Grad J M, Lyons L S, Robins D M, Burnstein K L
Department of Molecular & Cellular Pharmacology, University of Miami School of Medicine, Miami, Florida 33101, USA.
Endocrinology. 2001 Mar;142(3):1107-16. doi: 10.1210/endo.142.3.8049.
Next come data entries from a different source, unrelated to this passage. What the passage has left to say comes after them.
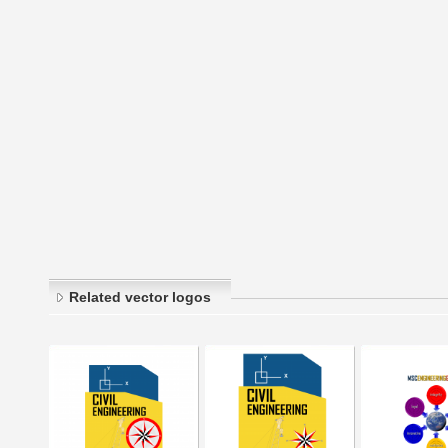
Related vector logos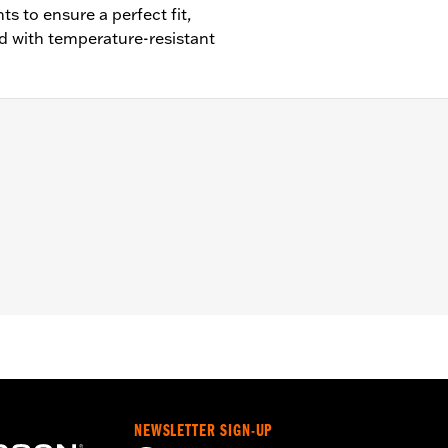
 to ensure a perfect fit,
 with temperature-resistant
cept FLSB) and ’07-'15 Touring and Trike (except FLHTCUL an
 Outer Primary Cover P/N 25700385 or 25700438).
– Go to
www.h-d.com/warranty
for full details
e covers may require purchase of new gaskets. See dealer f
NEWSLETTER SIGN-UP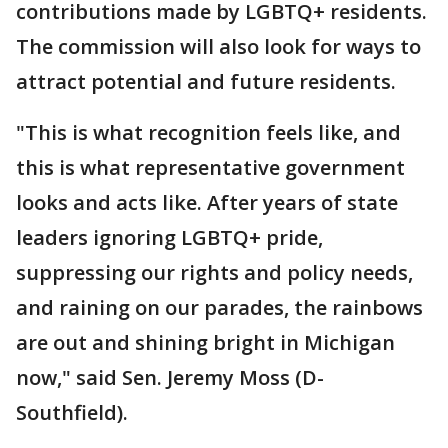
contributions made by LGBTQ+ residents.
The commission will also look for ways to
attract potential and future residents.
"This is what recognition feels like, and
this is what representative government
looks and acts like. After years of state
leaders ignoring LGBTQ+ pride,
suppressing our rights and policy needs,
and raining on our parades, the rainbows
are out and shining bright in Michigan
now," said Sen. Jeremy Moss (D-
Southfield).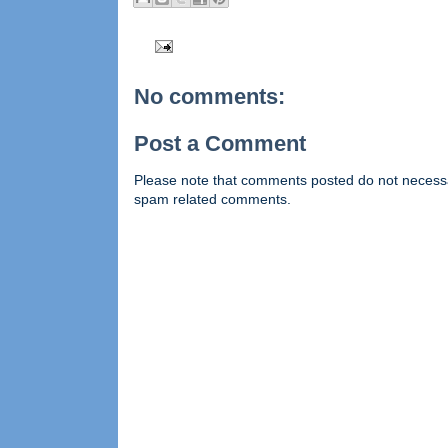
No comments:
Post a Comment
Please note that comments posted do not necessaril
spam related comments.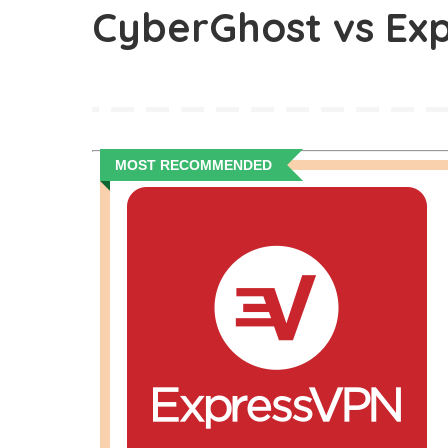
CyberGhost vs Ex
MOST RECOMMENDED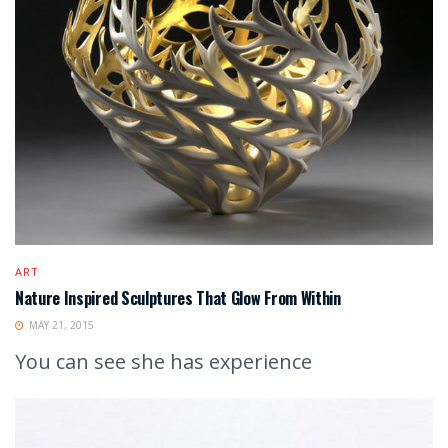
ART
Nature Inspired Sculptures That Glow From Within
MAY 21, 2015
You can see she has experience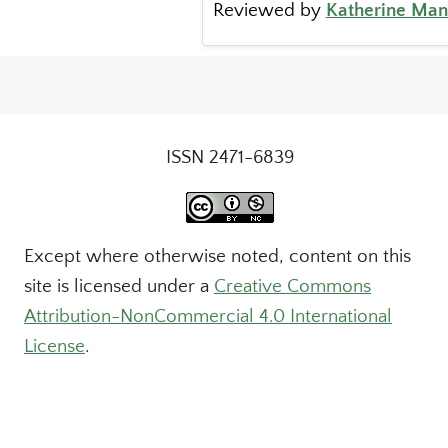
Reviewed by
Katherine Man
ISSN 2471-6839
Except where otherwise noted, content on this
site is licensed under a
Creative Commons
Attribution-NonCommercial 4.0 International
License
.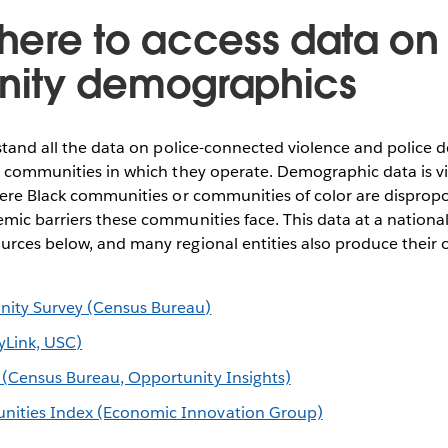
ere to access data on
ity demographics
rstand all the data on police-connected violence and police 
e communities in which they operate. Demographic data is vit
here Black communities or communities of color are dispropo
mic barriers these communities face. This data at a national 
urces below, and many regional entities also produce their
ty Survey (Census Bureau)
cyLink, USC)
 (Census Bureau, Opportunity Insights)
nities Index (Economic Innovation Group)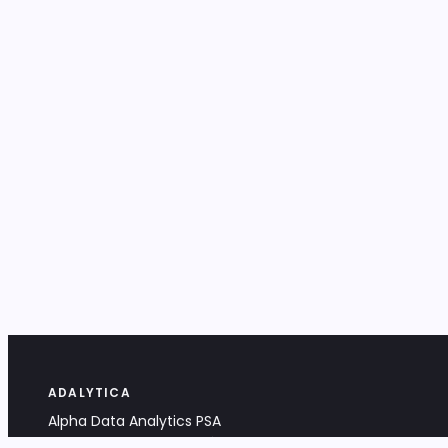
ADALYTICA
Alpha Data Analytics PSA
Bociana 4A, 31-231 Kraków, Poland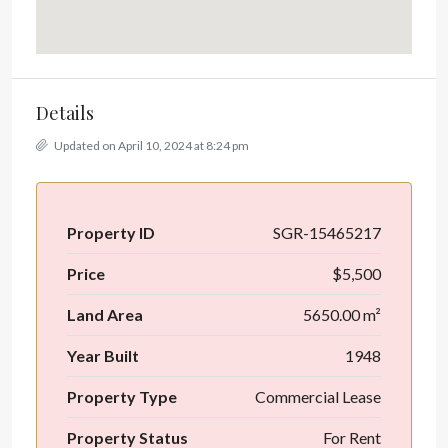
Details
Updated on April 10, 2024 at 8:24 pm
Property ID
SGR-15465217
Price
$5,500
Land Area
5650.00 m²
Year Built
1948
Property Type
Commercial Lease
Property Status
For Rent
Androgen and glucocorticoid receptor (AR, GR), two closely related members of the nuclear receptor superfamily, can recognize a similar cis-acting DNA sequence, or hormone response element (HRE). Despite this apparent commonality, these receptors regulate distinct target genes in vivo. The AR gene itself is regulated by AR but not GR in a variety of cell types, including osteoblast-like cells, as shown here. To understand this specificity, we first identified the DNA sequences responsible for androgen-mediated up-regulation of AR messenger RNA. A 6.5-kb region encompassing exon D, intron 4, and exon E of the AR gene contains four exonic HREs and exhibits cell type-specific, AR-mediated transcriptional enhancement when placed upstream of a heterologous promoter and reporter gene. A 350-bp fragment consisting of just exons D and E exhibits the same cell- and androgen-specificity as the 6.5-kb region, as well as the native AR gene. Consistent with a role for the exonic HREs, androgen regulation via this intragenic enhancer requires the HREs as well as a functional receptor DNA binding domain. A panel of AR/GR chimeric receptors was used to test which AR domains (amino-terminal, DNA binding or ligand binding) confer androgen-specific regulation of the 350-bp enhancer. Only chimeric receptors containing the amino-terminus of AR induced reporter gene activity from the AR gene enhancer. Further, a constitutively active AR consisting of only the AR amino-terminus and DNA binding domain (AA phi) retained the capacity to activate the internal responsive region, unlike a constitutively active chimera harboring the GR amino-terminus and AR DNA binding domain (GA phi). Thus, the AR amino terminus is the sole determinant for androgen-specific regulation of the AR gene internal enhancer. These findings support a model in which the amino termini of ARs bound to HREs within the AR gene interact with an exclusive auxiliary factor(s) to elicit androgen-specific regulation of AR messenger RNA. This is the first example of androgen-specific response in which the necessary and sufficient distinguishing capacity resides within the AR amino terminus.
雄激素和糖皮质激素受体(AR、GR)是核受体超家族中两个密切相关的成员,它们能够识别相似的顺式作用DNA序列,即激素反应元件(HRE)。尽管存在这种明显的共性,但这些受体在体内调节不同的靶基因。如本文所示,在包括成骨样细胞在内的多种细胞类型中,AR基因本身受AR而非GR的调控。为了理解这种特异性,我们首先确定了负责雄激素介导的AR信使RNA上调的DNA序列。一个包含AR基因外显子D、内含子4和外显子E的6.5 kb区域含有四个外显子HRE,当置于异源启动子和报告基因上游时,表现出细胞类型特异性的、AR介导的转录增强。一个仅由外显子D和E组成的350 bp片段与6.5 kb区域以及天然AR基因表现出相同的细胞和雄激素特异性。与外显子HRE的作用一致,通过这种基因内增强子的雄激素调节需要HRE以及功能性受体DNA结合结构域。一组AR/GR嵌合受体被用于测试哪些AR结构域(氨基末端、DNA结合或配体结合)赋予350 bp增强子雄激素特异性调节。只有包含AR氨基末端的嵌合受体诱导了来自AR基因增强子的报告基因活性。此外,仅由AR氨基末端和DNA结合结构域组成的组成型活性AR(AA phi)保留了激活内部反应区域的能力,这与包含GR氨基末端和AR DNA结合结构域的组成型活性嵌合体(GA phi)不同。因此,AR氨基末端是AR基因内部增强子雄激素特异性调节的唯一决定因素。这些发现支持了一个模型,即与AR基因内HRE结合的AR氨基末端与一种排他性辅助因子相互作用,以引发AR信使RNA的雄激素特异性调节。这是雄激素特异性反应的第一个例子,其中必要且充分的区分能力存在于AR氨基末端。